[Exercise prompt]
Leaving out every picture, copy the lines of the data exactly, from the first through the line containing "middle tip: (156, 108)".

(Pose estimation data)
######
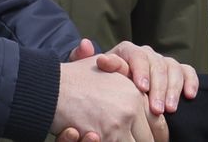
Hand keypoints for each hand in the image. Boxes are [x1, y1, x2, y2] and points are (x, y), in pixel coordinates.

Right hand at [50, 55, 167, 141]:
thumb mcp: (105, 73)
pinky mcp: (105, 136)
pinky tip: (99, 140)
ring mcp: (118, 124)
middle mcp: (131, 108)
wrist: (50, 88)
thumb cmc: (74, 79)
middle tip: (137, 141)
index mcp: (134, 93)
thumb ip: (125, 82)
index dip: (157, 136)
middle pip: (149, 138)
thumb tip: (141, 96)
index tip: (155, 140)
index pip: (157, 122)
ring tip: (116, 139)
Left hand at [95, 41, 198, 114]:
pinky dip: (190, 82)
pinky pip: (187, 72)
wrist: (114, 93)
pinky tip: (189, 96)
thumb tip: (85, 44)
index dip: (141, 70)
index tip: (141, 88)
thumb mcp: (89, 73)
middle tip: (156, 108)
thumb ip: (83, 59)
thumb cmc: (100, 84)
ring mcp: (163, 62)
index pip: (136, 55)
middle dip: (158, 87)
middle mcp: (147, 54)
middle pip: (157, 64)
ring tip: (169, 109)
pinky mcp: (177, 72)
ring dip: (173, 89)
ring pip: (173, 69)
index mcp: (126, 51)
######
[Exercise solution]
Hand keypoints for each hand in the image. Boxes are [x1, y1, x2, y2] and points are (x, y), in pixel coordinates.

Right hand at [50, 55, 167, 141]:
thumb mcp: (105, 73)
pinky mcp: (105, 136)
pinky tip: (99, 140)
ring mcp: (118, 124)
middle mcp: (131, 108)
wrist: (50, 88)
thumb cmc: (74, 79)
middle tip: (137, 141)
index mcp: (134, 93)
thumb ip: (125, 82)
index dip: (157, 136)
middle pip: (149, 138)
thumb tip: (141, 96)
index tip: (155, 140)
index pip: (157, 122)
ring tip: (116, 139)
Left hand at [95, 41, 198, 114]:
pinky dip: (190, 82)
pinky pip: (187, 72)
wrist: (114, 93)
pinky tip: (189, 96)
thumb tip: (85, 44)
index dip: (141, 70)
index tip: (141, 88)
thumb mcp: (89, 73)
middle tip: (156, 108)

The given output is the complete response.